We know, just as with many other human characteristics, that empathic ability comes on a continuum, and that it takes at least some effort. One of my recent medical students was hobbled by her inability to “leave her work at the hospital,” and she spent many evenings while on our service re-experiencing the feelings she had when listening to the often troubling and very painful stories she was told by our patients. Others seem unaffected, but most lie somewhere in the middle. And we know that part of training to become a psychiatrist involves helping our future colleagues enhance their empathic listening skills.

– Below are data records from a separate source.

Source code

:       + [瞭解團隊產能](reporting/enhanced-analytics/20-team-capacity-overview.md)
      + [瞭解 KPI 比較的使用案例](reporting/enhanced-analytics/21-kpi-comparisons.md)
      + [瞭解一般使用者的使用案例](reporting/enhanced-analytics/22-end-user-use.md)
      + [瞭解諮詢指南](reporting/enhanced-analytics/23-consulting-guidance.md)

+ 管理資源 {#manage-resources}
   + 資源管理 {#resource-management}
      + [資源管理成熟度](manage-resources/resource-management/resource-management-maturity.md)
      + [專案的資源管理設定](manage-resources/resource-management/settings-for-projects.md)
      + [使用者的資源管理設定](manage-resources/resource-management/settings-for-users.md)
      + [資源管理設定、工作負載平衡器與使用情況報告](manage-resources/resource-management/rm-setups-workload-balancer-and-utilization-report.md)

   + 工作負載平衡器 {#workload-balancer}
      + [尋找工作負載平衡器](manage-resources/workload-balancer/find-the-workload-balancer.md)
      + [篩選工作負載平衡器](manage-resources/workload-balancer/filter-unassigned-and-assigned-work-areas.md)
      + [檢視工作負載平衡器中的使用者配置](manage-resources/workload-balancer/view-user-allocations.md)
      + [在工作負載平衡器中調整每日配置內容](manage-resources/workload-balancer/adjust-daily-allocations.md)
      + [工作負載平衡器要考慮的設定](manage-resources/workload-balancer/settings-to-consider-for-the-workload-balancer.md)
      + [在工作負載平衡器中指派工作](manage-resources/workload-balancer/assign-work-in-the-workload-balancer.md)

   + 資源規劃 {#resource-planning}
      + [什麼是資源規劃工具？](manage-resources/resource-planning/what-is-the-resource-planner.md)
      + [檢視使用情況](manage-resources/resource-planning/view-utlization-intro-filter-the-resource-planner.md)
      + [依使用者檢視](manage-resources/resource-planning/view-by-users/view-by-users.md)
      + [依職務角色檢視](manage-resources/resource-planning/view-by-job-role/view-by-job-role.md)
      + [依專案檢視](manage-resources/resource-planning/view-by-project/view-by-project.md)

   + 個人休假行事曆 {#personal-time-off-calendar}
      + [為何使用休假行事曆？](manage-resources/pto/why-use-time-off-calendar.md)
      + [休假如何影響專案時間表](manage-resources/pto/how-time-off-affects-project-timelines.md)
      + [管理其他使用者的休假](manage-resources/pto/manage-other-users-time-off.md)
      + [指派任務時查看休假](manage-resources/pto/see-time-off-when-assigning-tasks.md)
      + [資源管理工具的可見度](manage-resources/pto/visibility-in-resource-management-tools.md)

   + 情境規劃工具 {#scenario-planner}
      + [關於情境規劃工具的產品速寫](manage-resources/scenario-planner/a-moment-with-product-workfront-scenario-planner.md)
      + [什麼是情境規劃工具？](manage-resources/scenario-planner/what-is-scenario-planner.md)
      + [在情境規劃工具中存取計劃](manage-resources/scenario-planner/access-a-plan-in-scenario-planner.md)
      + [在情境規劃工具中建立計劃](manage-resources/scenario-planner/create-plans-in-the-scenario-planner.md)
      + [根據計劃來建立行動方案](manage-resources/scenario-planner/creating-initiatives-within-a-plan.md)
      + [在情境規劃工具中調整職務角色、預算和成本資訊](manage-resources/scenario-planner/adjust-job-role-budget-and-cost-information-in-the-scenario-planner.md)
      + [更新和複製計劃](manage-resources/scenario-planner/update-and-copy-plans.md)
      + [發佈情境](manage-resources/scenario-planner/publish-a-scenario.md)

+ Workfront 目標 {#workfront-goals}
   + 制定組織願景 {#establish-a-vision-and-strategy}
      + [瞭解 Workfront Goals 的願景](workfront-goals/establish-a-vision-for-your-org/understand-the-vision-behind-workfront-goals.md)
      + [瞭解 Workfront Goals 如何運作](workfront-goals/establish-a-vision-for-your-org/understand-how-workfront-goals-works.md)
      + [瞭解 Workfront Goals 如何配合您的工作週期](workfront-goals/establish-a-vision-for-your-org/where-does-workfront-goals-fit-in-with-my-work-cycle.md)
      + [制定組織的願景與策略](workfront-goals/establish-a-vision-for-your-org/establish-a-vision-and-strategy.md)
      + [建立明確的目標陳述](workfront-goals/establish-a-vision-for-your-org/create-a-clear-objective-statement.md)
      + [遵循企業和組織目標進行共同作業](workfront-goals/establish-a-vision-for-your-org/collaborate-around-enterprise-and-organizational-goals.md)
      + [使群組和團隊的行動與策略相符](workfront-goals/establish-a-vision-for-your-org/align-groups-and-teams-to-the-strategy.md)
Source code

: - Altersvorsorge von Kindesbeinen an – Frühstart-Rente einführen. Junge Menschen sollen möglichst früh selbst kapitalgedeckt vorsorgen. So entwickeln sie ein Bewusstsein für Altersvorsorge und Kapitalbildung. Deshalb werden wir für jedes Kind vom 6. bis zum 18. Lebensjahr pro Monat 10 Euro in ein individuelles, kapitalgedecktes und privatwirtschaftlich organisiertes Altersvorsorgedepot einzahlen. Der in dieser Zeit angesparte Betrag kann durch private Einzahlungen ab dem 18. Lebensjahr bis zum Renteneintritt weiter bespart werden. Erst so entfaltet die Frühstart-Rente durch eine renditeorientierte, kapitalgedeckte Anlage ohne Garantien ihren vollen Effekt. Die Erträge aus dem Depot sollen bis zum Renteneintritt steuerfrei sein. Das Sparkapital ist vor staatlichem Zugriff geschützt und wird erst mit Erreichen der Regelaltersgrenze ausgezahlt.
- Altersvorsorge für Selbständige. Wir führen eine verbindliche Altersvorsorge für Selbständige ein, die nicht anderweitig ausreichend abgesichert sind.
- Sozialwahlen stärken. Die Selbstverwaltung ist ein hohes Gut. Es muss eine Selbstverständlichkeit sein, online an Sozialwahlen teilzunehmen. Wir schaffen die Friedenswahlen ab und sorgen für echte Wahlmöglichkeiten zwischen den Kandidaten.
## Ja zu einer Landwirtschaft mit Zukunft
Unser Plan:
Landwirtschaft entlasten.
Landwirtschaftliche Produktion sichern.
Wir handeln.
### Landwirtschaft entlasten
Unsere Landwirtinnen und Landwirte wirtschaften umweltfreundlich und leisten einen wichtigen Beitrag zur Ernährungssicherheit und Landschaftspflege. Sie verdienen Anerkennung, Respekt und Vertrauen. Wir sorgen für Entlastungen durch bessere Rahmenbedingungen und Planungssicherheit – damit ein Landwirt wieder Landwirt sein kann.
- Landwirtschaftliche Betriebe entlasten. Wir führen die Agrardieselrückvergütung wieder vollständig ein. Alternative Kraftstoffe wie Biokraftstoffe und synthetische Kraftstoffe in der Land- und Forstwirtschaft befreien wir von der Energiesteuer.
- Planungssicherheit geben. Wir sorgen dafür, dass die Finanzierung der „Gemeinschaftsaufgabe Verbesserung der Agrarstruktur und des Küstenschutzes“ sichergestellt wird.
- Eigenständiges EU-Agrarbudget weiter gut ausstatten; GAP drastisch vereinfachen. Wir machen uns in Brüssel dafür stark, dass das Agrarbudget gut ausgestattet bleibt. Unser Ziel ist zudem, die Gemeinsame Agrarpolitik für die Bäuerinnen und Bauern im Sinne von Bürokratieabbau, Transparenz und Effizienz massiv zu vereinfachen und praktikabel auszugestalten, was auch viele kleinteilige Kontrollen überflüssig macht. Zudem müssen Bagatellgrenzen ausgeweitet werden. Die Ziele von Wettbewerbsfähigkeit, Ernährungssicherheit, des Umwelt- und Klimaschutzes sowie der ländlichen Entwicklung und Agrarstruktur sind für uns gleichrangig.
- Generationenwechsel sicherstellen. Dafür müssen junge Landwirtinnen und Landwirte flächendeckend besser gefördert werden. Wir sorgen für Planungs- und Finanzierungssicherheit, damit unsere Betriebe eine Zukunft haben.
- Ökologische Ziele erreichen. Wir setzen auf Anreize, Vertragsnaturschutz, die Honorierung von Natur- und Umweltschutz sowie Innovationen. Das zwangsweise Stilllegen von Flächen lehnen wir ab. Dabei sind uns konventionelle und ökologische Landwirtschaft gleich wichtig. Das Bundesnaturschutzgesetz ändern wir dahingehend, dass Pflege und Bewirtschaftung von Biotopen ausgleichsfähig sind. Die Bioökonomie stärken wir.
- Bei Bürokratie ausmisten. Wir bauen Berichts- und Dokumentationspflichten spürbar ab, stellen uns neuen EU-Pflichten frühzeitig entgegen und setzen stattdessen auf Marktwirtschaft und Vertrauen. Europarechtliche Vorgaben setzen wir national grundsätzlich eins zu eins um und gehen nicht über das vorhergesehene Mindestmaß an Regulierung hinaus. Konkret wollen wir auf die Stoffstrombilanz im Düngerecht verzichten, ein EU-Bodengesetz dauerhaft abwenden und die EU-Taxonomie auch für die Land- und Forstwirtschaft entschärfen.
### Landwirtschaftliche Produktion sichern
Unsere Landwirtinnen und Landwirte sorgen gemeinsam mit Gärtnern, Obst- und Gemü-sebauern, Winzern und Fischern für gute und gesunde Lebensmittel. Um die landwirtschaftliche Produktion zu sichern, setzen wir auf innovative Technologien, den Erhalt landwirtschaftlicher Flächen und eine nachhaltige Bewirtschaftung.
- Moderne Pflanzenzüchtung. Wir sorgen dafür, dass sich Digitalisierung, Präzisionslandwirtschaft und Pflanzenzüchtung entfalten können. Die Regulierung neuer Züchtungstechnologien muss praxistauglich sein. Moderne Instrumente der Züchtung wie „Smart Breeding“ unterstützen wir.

It’s an occupational hazard for psychiatrists and other clinicians to try to stay empathic in the face of work stress. I, and many others, have written about the burgeoning problem of burnout in health care. There’s even a clever cliché coined to describe this: “compassion fatigue.” And all of us, whether in solo or group practice, office, community health center, or hospital, in teaching or non-teaching settings, struggle to not only maintain, but even better, maximize our empathic capacity and to teach others how to do the same.

But, like all things in our technologically advanced society, for all hard-working, empathy-challenged doctors comes a new and easy, although not painless, way to gain empathic ability. The New York Times1 reported that someone has just put on the market a nerve-stimulating machine that, when turned up to high output, can induce purportedly Parkinsonian-like tremors, thus allowing someone to be more empathic when treating patients. This device was apparently developed in response to stimulation (yes, I know it’s a bad pun) by a pharmaceutical company to help its salesforce be more empathic about the experience of Parkinson disease—a focus of one of the company’s products.